Personal information
- Full name: Simon Roger Northcote-Green
- Born: 30 May 1954 (age 72) Worksop, Nottinghamshire, England
- Batting: Right-handed
- Bowling: Right-arm medium

Domestic team information
- 1974–1979: Oxford University

Career statistics
| Competition | First-class |
| Matches | 9 |
| Runs scored | 138 |
| Batting average | 9.85 |
| 100s/50s | –/– |
| Top score | 38* |
| Catches/stumpings | 3/– |
- Source: Cricinfo, 11 January 2020

= Simon Northcote-Green =

English cricketer

Simon Roger Northcote-Green (born 30 May 1954) is an English former first-class cricketer.

Northcote-Green was born at Worksop in May 1954. He was educated at St Edward's School, Oxford before going up to Keble College, Oxford.
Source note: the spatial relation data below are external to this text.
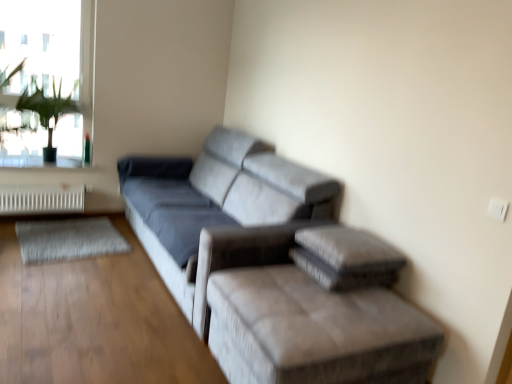
Question: Is green leafy plant at upper left to the left or to the right of velvet gray ottoman at lower right in the image?

Choices:
 (A) left
 (B) right

Answer: (A)

Question: Considering the positions of green leafy plant at upper left and velvet gray ottoman at lower right in the image, is green leafy plant at upper left bigger or smaller than velvet gray ottoman at lower right?

Choices:
 (A) small
 (B) big

Answer: (A)

Question: Which of these objects is positioned farthest from the suede gray couch at center?

Choices:
 (A) velvet gray ottoman at lower right
 (B) green leafy plant at upper left
 (C) white metallic radiator at lower left
 (D) transparent glass window at upper left

Answer: (D)

Question: Estimate the real-world distances between objects in this image. Which object is closer to the green leafy plant at upper left?

Choices:
 (A) velvet gray ottoman at lower right
 (B) transparent glass window at upper left
 (C) suede gray couch at center
 (D) white metallic radiator at lower left

Answer: (D)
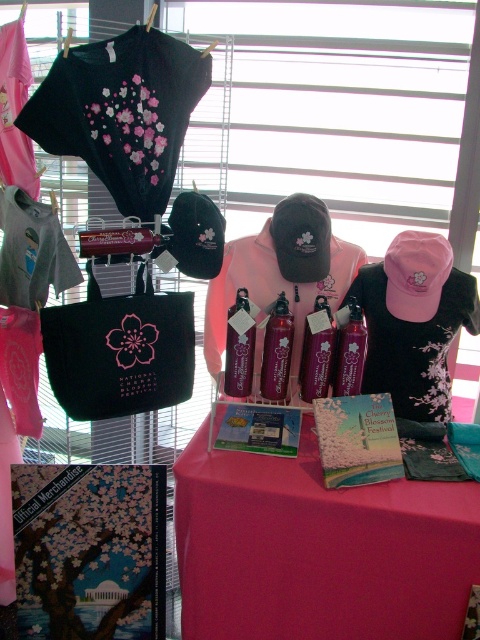
You are standing in front of the display table for the National Cherry Blossom Festival. There are two points marked on the table. The first point is at coordinates point [284,486] and the second is at point [319,365]. Which of these two points appears closer to you?

Point [284,486] is closer to the viewer than point [319,365].

You are organizing the National Cherry Blossom Festival merchandise table and need to place a new item. The pink fabric tablecloth at center is currently covering the table. If you want to place the pink glossy spray bottle at center on the table, will there be enough space to ensure the spray bottle is fully visible without overlapping the tablecloth edges?

The pink fabric tablecloth at center has a larger width than the pink glossy spray bottle at center, so placing the spray bottle in the center will leave enough space around it to remain fully visible without overlapping the tablecloth edges.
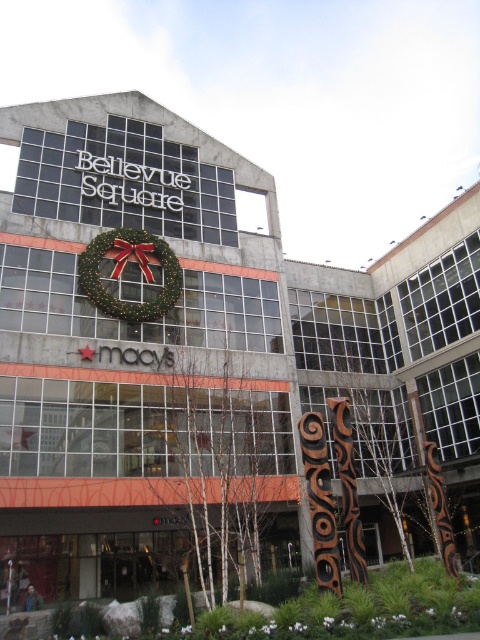
Question: Is brown carved wood totem pole at center closer to camera compared to green matte wreath at center?

Choices:
 (A) no
 (B) yes

Answer: (B)

Question: Which object appears closest to the camera in this image?

Choices:
 (A) brown carved wood totem pole at center
 (B) green matte wreath at center

Answer: (A)

Question: Which of the following is the closest to the observer?

Choices:
 (A) (144, 310)
 (B) (347, 424)

Answer: (B)

Question: Does brown carved wood totem pole at center appear over green matte wreath at center?

Choices:
 (A) no
 (B) yes

Answer: (A)

Question: Can you confirm if brown carved wood totem pole at center is bigger than green matte wreath at center?

Choices:
 (A) yes
 (B) no

Answer: (A)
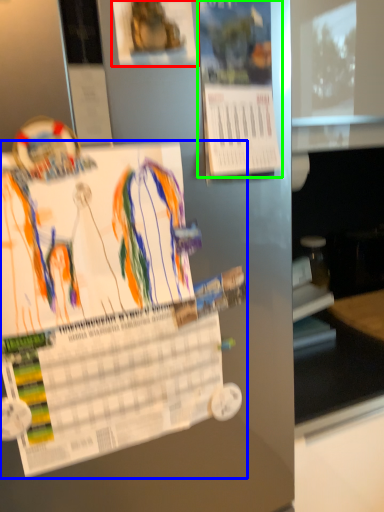
Question: Which is nearer to the poster (highlighted by a red box)? poster (highlighted by a blue box) or poster (highlighted by a green box).

Choices:
 (A) poster
 (B) poster

Answer: (B)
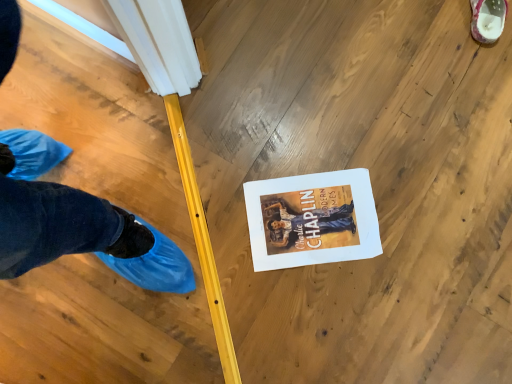
Question: From the image's perspective, is white paper at center located above or below white textured shoe at upper right?

Choices:
 (A) below
 (B) above

Answer: (A)

Question: In the image, is white paper at center on the left side or the right side of white textured shoe at upper right?

Choices:
 (A) left
 (B) right

Answer: (A)

Question: Is point (335, 248) positioned closer to the camera than point (474, 21)?

Choices:
 (A) closer
 (B) farther

Answer: (A)

Question: From a real-world perspective, is white textured shoe at upper right above or below white paper at center?

Choices:
 (A) above
 (B) below

Answer: (A)

Question: Is point (477, 21) closer or farther from the camera than point (354, 228)?

Choices:
 (A) farther
 (B) closer

Answer: (A)

Question: From their relative heights in the image, would you say white textured shoe at upper right is taller or shorter than white paper at center?

Choices:
 (A) tall
 (B) short

Answer: (A)

Question: In terms of width, does white textured shoe at upper right look wider or thinner when compared to white paper at center?

Choices:
 (A) wide
 (B) thin

Answer: (B)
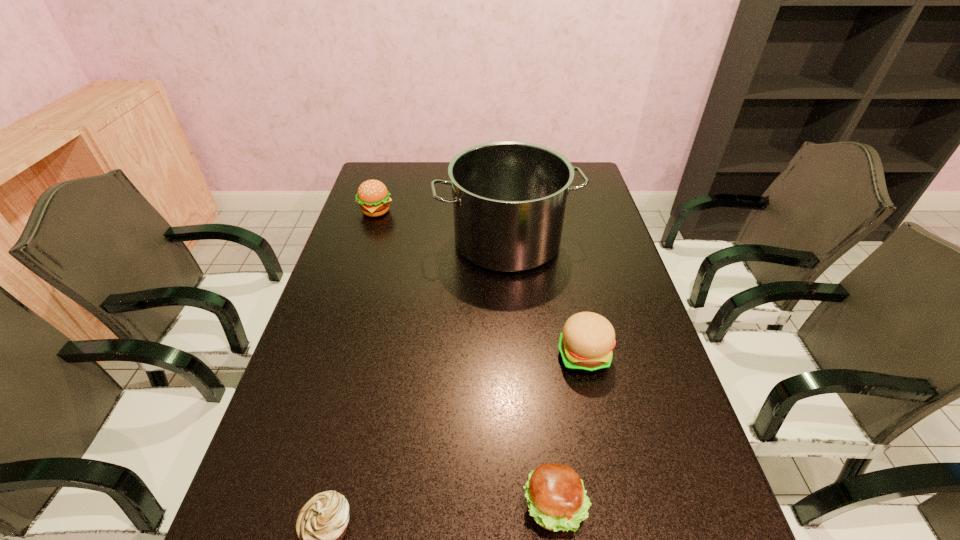
Choose which hamburger is the third nearest neighbor to the tallest object. Please provide its 2D coordinates. Your answer should be formatted as a tuple, i.e. [(x, y)], where the tuple contains the x and y coordinates of a point satisfying the conditions above.

[(557, 501)]

I want to click on free region that satisfies the following two spatial constraints: 1. on the front side of the tallest object; 2. on the left side of the third farthest object, so click(x=516, y=356).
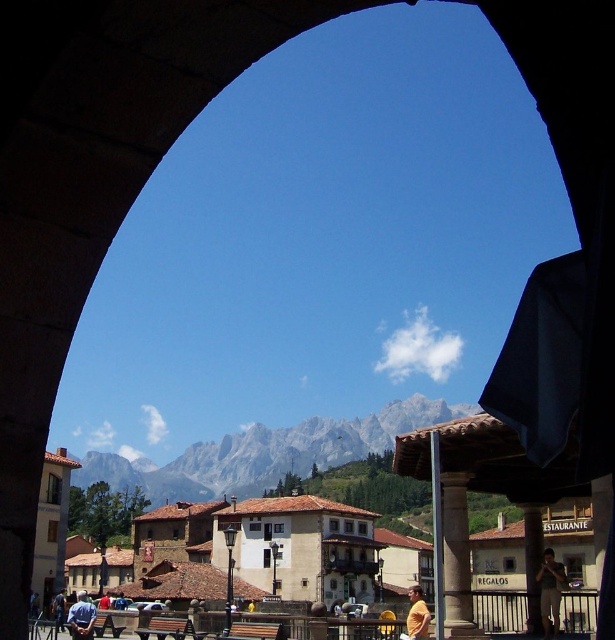
Question: Can you confirm if dark brown leather jacket at lower right is positioned below blue fabric shirt at lower left?

Choices:
 (A) no
 (B) yes

Answer: (A)

Question: Does dark brown leather jacket at lower right have a lesser width compared to blue fabric shirt at lower left?

Choices:
 (A) no
 (B) yes

Answer: (B)

Question: Which point is farther to the camera?

Choices:
 (A) blue shirt at lower left
 (B) dark brown leather jacket at lower right
 (C) rugged stone mountain at center
 (D) blue fabric shirt at lower left

Answer: (C)

Question: Observing the image, what is the correct spatial positioning of yellow matte shirt at lower center in reference to blue shirt at lower left?

Choices:
 (A) left
 (B) right

Answer: (B)

Question: Which object is the farthest from the blue fabric shirt at lower left?

Choices:
 (A) dark brown leather jacket at lower right
 (B) yellow matte shirt at lower center

Answer: (B)

Question: Among these points, which one is farthest from the camera?

Choices:
 (A) (199, 444)
 (B) (419, 620)

Answer: (A)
While studying at Oxford, he played first-class cricket for Oxford University. He debuted against Leicestershire and made nine appearances from 1974–79. In his nine first-class appearances, he scored 138 runs at an average of 9.85 and a high score of 38 not out. Between spells studying at Oxford, he attended the University of Reading from 1975-78.

Upon completing his studies, Northcote-Green became a schoolteacher, volunteering at the Mwea Rice Scheme, Kenya, with Voluntary Services Overseas 1980 & 1981 and teaching at Marlborough College and in the United States at Phillips Academy. He began teaching at Dulwich College in 1989, and from 2000 until his retirement in 2016, he was the college's deputy master. His son, Max, is a professional rugby union player.